Rencontre du 3e type
Mais pourquoi ces poissons arrivaient-ils dès que le plongeur/chercheur se trouvait sur zone ? Jordan et ses collègues ont conclu que les poissons nageaient vers lui parce qu’ils le reconnaissaient dans l’eau ! Des chercheurs avaient déjà montré que certains poissons pouvaient se reconnaître dans les miroirs et les surfaces réfléchissantes, et que les poissons-archers, connus pour leurs impressionnantes capacités cognitives visuelles, pouvaient reconnaître les visages humains. Mais là, on parle d’un plongeur en combinaison et portant un masque. Un poisson pourrait-il reconnaître un plongeur ainsi harnaché ? Depuis longtemps, des témoignages de plongeurs allaient dans ce sens, sur les forums ou lors de discussions au bistrot du port (et dans certaines études anciennes). « Mais ce phénomène, s’il était réel, n’avait jamais été prouvé scientifiquement, et encore moins dans la nature », explique notre chercheur.

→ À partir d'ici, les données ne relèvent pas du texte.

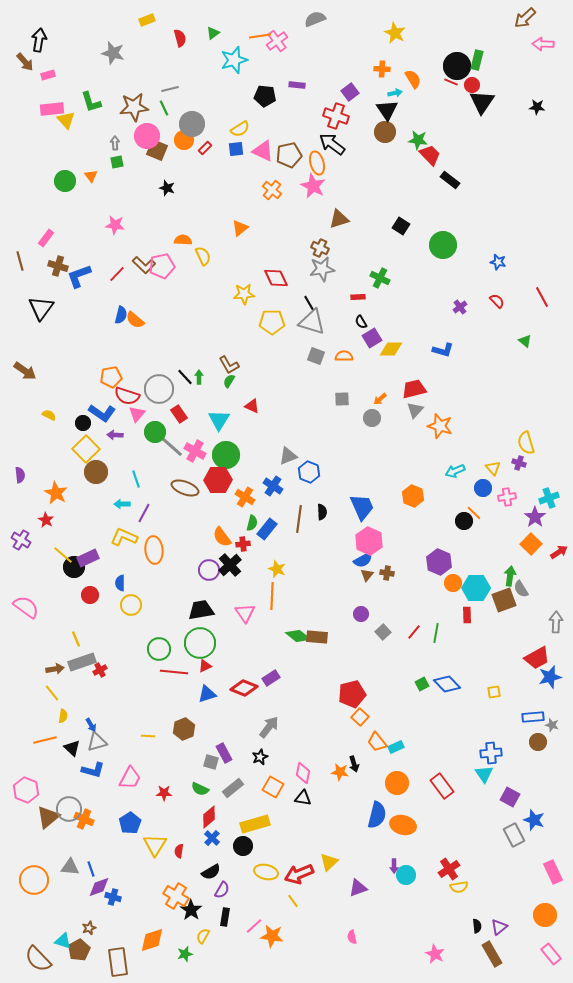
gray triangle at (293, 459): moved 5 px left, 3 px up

Il a donc décidé de tester le phénomène lui-même. Les membres de son équipe ont passé 12 jours à entraîner deux espèces de daurades, de poissons communs dans les eaux peu profondes de Corse, à suivre un plongeur. Ils attiraient les poissons avec de la nourriture, puis la donnaient à ceux qui suivaient le plongeur pendant qu’ils s’éloignaient. Plus tard, un autre chercheur les a rejoints, portant soit la même combinaison et le même masque, soit des palmes et des patchs complètement différents. Mais ce second plongeur, qui transportait la même nourriture, n’en distribuait jamais en récompense…
Un protocole précis pour démontrer la capacité des dorades à reconnaître un plongeur
L’équipe de Jordan a filmé la totalité de l’action et surtout les différentes réactions des poissons au cours de 30 plongées différentes. Et que s’est-il passé ? Les dorades ont majoritairement suivi le plongeur habillé avec la tenue n°1, celle donnant à manger. Les poissons suivaient beaucoup moins le plongeur s’il était habillé avec une autre combinaison.

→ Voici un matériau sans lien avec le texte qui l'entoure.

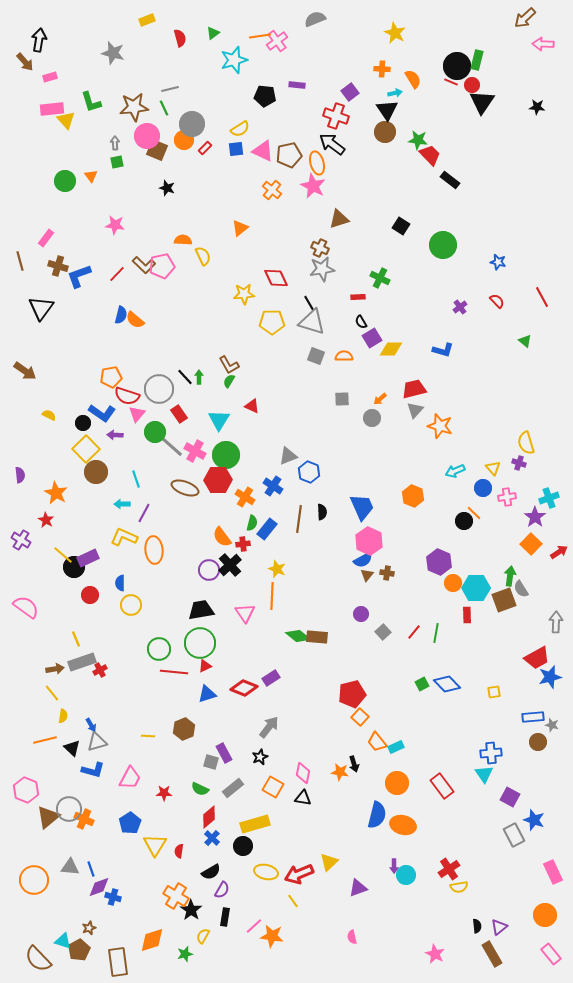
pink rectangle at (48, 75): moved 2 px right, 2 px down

Les résultats, publiés en février dernier dans la revue Biology Letters, suggèrent que les poissons utilisaient les indices visuels de l’équipement de plongée pour reconnaître les chercheurs humains.
Si la capacité des dorades corses à différencier un plongeur d’un autre semble démontrée, qu’en est-il de leur possibilité de nous reconnaître, au-delà de la tenue portée ? Jordan est convaincu qu’avec plus de temps, les poissons seraient capables de percevoir des indices plus subtils sur les personnes dans l’eau – couleur des cheveux ou des yeux – pour les différencier, même lorsqu’ils portent la même combinaison de plongée. La vision des poissons est tétrachromatique, contrairement à celle des humains, ce qui signifie que les poissons possèdent beaucoup plus de types de cellules photosensibles dans leur rétine : ils peuvent détecter 100 millions de variations de couleurs, contre 1 million pour la plupart des humains. « Le monde des couleurs est très important pour eux, surtout pour ces poissons d’eau peu profonde », explique Jordan. « Nous explorons jusqu’où ils peuvent aller dans ce domaine. »
Des recherches anciennes en laboratoire
Des scientifiques avaient déjà mené des expériences similaires, mais en laboratoire. C’était il y a 60 ans. Ils avaient alors testé la capacité des poissons à distinguer deux plongeurs en fonction de leurs combinaisons. Mais l’étude de Jordan est la première à tester ces capacités en mer, et donc en milieu naturel et avec des animaux sauvages n’étant pas habitués aux humains. Les poissons de laboratoire sont, eux, accoutumés à notre présence et cela peut influencer leurs comportements.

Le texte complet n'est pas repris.